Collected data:
/---

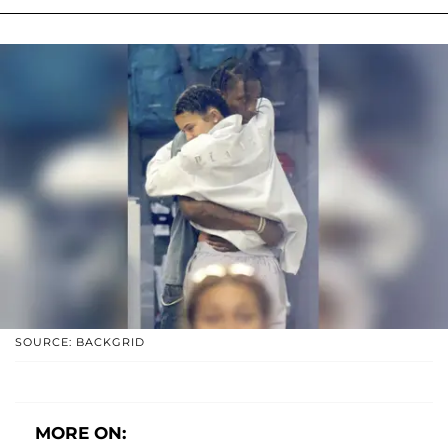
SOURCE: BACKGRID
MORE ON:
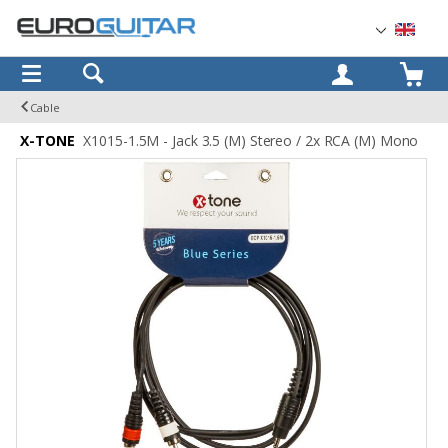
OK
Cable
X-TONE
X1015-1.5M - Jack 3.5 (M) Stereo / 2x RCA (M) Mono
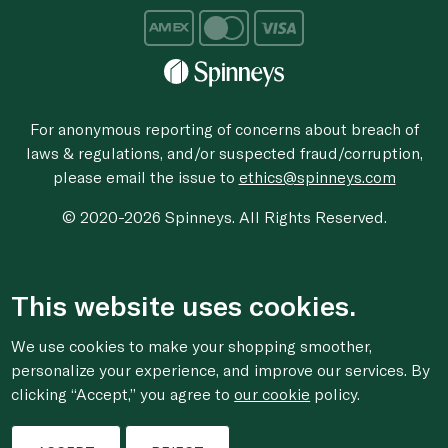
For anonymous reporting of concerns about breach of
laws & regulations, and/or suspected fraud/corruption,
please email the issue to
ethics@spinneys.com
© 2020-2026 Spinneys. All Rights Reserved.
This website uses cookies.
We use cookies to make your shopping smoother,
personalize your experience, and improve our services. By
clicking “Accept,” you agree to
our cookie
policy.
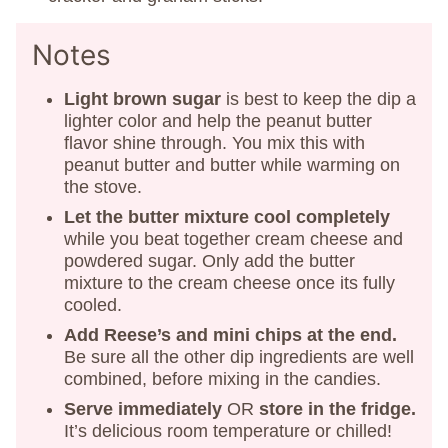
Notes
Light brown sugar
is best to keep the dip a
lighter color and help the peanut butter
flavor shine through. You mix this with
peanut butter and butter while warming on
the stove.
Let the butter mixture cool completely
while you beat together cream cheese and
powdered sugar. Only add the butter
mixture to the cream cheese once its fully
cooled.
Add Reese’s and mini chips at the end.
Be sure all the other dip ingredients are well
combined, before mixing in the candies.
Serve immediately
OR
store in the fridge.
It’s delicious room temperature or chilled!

\---

• Goal of the exercise: Nothing but the lines from the one containing "This website uses cookies." to the last line of the records should be returned, exactly as they appear and without pictures.

• Task answer:
This website uses cookies.
We use cookies to make your shopping smoother,
personalize your experience, and improve our services. By
clicking “Accept,” you agree to
our cookie
policy.
Notes
Light brown sugar
is best to keep the dip a
lighter color and help the peanut butter
flavor shine through. You mix this with
peanut butter and butter while warming on
the stove.
Let the butter mixture cool completely
while you beat together cream cheese and
powdered sugar. Only add the butter
mixture to the cream cheese once its fully
cooled.
Add Reese’s and mini chips at the end.
Be sure all the other dip ingredients are well
combined, before mixing in the candies.
Serve immediately
OR
store in the fridge.
It’s delicious room temperature or chilled!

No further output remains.